I'm not American, but I work in a religious field and I will say that just anecdotally I have run into a number of ex-Catholic evangelicals, and I would say that for every person raised a Protestant who felt that they were given a shallow spiritual education, and looked longingly at the riches of tradition and liturgy in the Catholic and Orthodox churches (and I count myself as one such person), I have met a person raised a Catholic who found that faith numbing and deadening, but who came alive on discovering evangelical Protestantism, which gave them the tools to cultivate a more passionate, heartfelt relationship with God.

I don't say this as a triumphant evangelical myself. I'm a mainliner, and I will forthrightly confess that the mainline churches are hollowed out, frequently heretical, and dying. I'm part of what I hope will be a small but devout rump of surviving mainline Protestants. My own institutions are largely betraying the faith and receiving in their own congregations the due penalty for their error.

But I would suggest that if you think that Protestantism in the broader sense isn't being taken seriously any more, or that Catholics have just won, or are in a healthier position overall, you may be in a bubble. Evangelical Protestants are probably the healthiest large church tradition in America.

What’s the point here? If Reddit claimed itself as a Christian church, there would be more Redditors than Catholics too. They could say that posting on Reddit is “attending church”, that being a Reddit moderator is being a “pastor”, claim each subreddit as a denomination even!

The point here is about how seriously a conversion by Vivek would be taken. Vivek attending a mega church every week would move the needle either 0 or negatively.

I'm responding to the idea that "Catholics have basically just won" - no specific comment on Ramaswamy intended.

If Ramaswamy were to convert to Christianity, I agree that he would probably pick Catholicism, because that's a religion more acceptable to elites. Evangelicals are hated by elites, and they generally hate elites in return.

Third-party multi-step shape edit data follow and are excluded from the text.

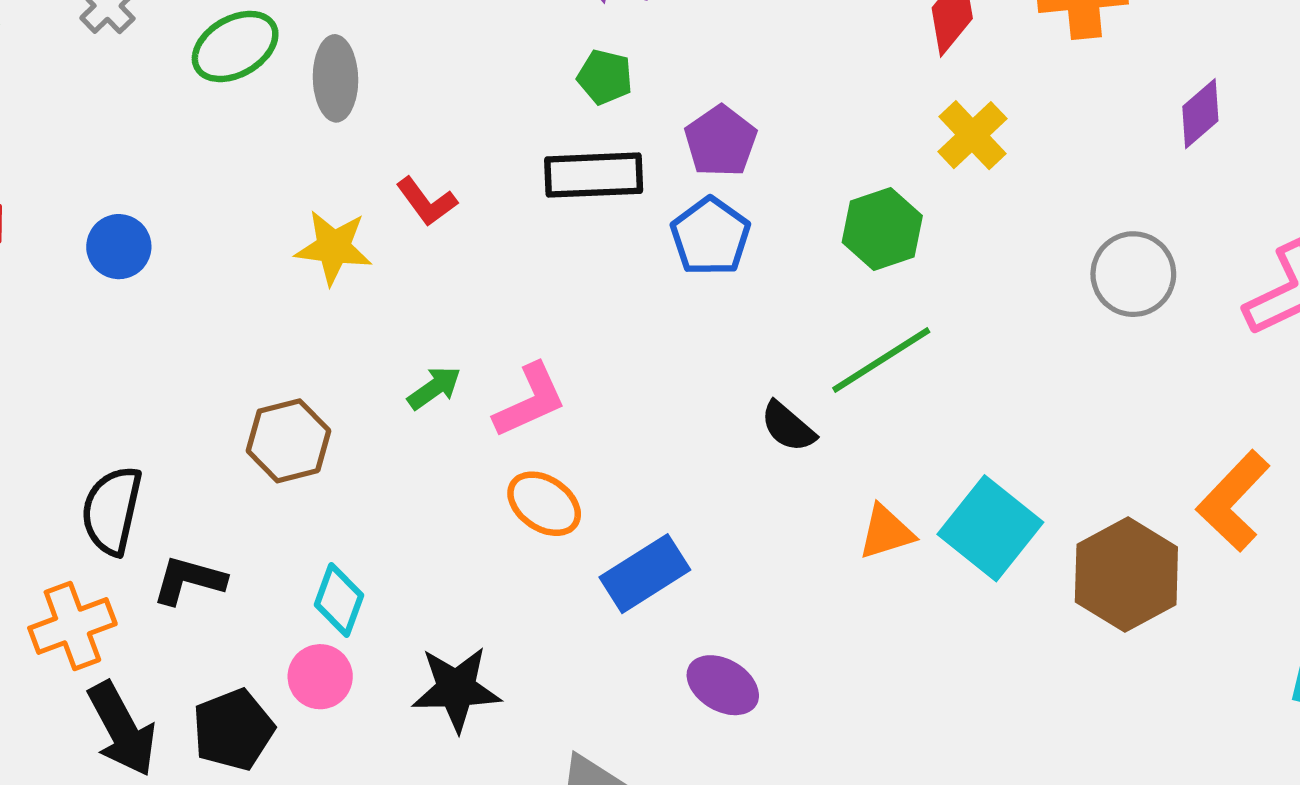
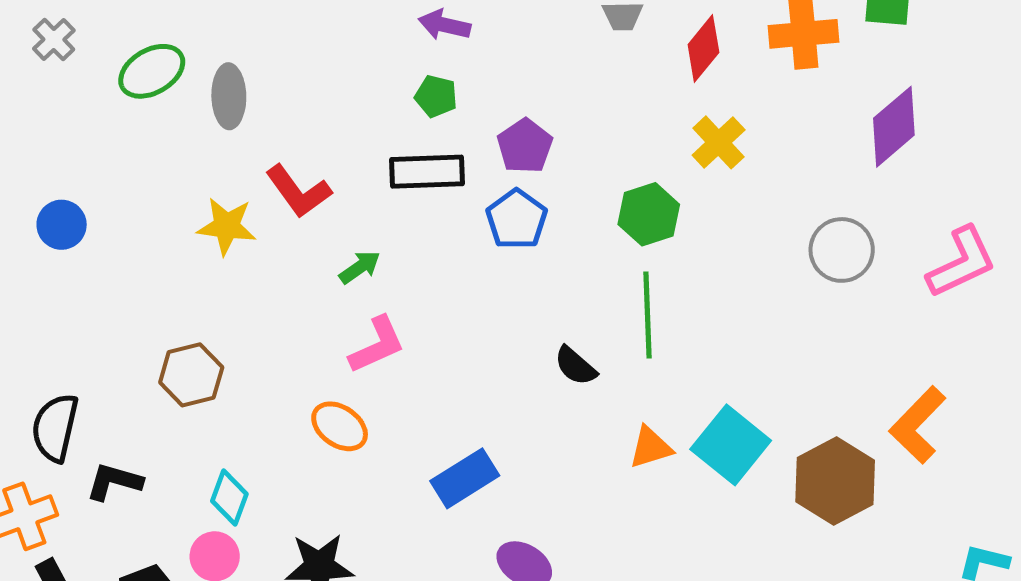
purple diamond: (1200, 114) -> (894, 127), size x1.5
red L-shape: (427, 202) -> (298, 191), size x1.4
green line: (881, 360) -> (647, 315), turned -60
green arrow: (434, 388) -> (360, 267), moved
orange ellipse: (544, 504) -> (340, 426), moved

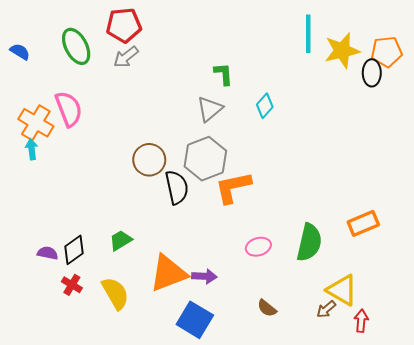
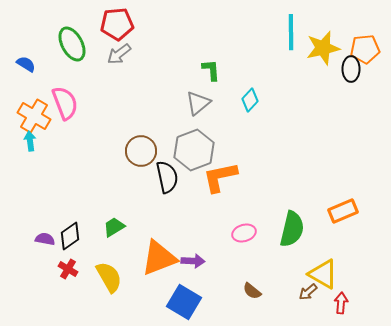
blue semicircle: (20, 52) -> (26, 64), moved

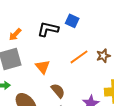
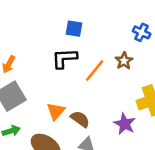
black L-shape: (48, 29) -> (64, 58), moved
orange triangle: (43, 67) -> (56, 111), moved, turned 35

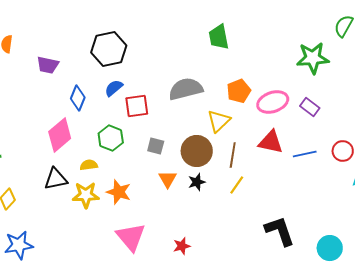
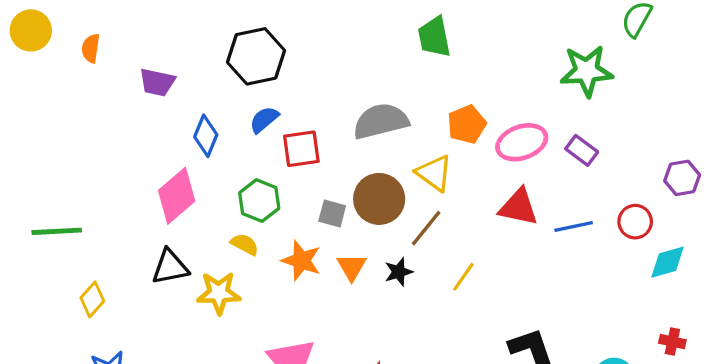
yellow triangle: (219, 121) -> (434, 173), turned -40
brown circle: (197, 151) -> (379, 199), moved
brown line: (233, 155) -> (426, 228), moved, turned 30
yellow semicircle: (89, 165) -> (245, 244), moved, turned 36
orange star: (119, 192) -> (301, 261), moved

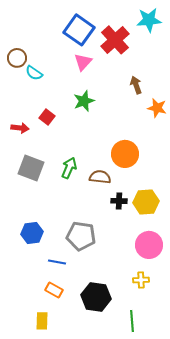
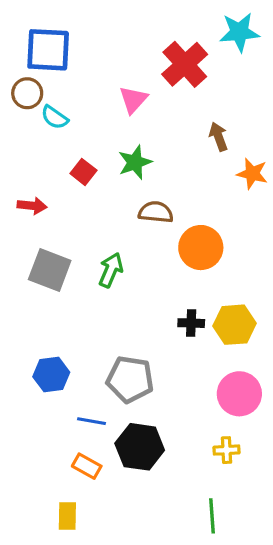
blue square: (79, 30) -> (48, 50), moved, turned -32
red square: (47, 117) -> (83, 172), moved
brown semicircle: (100, 177) -> (156, 212), moved
black hexagon: (96, 297) -> (140, 447), moved

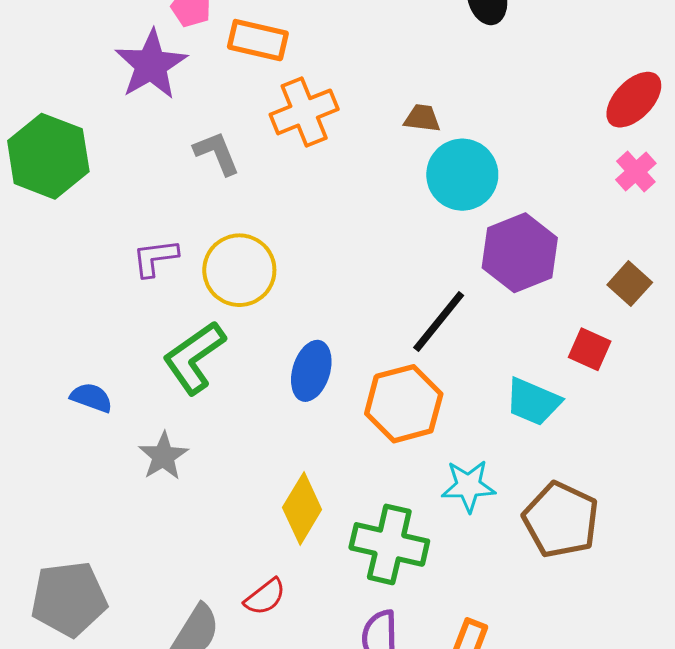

Evangelicals are hated by elites, and they generally hate elites in return.

This is just demonstrably not true. How many members of the current President's cabinet are evangelicals? One of the primary debates happening around our politics right now is funding for Israel, which is something almost entirely pushed by evangelical protestants.

I think that there tend to me bore Catholic intellectuals (like members of the Supreme Court); I think that's where the cleave happens.

We might be using different definitions of elites? I'd say that Donald Trump, for instance, is hated by elites, and he's the most powerful man in the country. I think that evangelicals are generally looked on with contempt by the intellectual and cultural elites of the United States.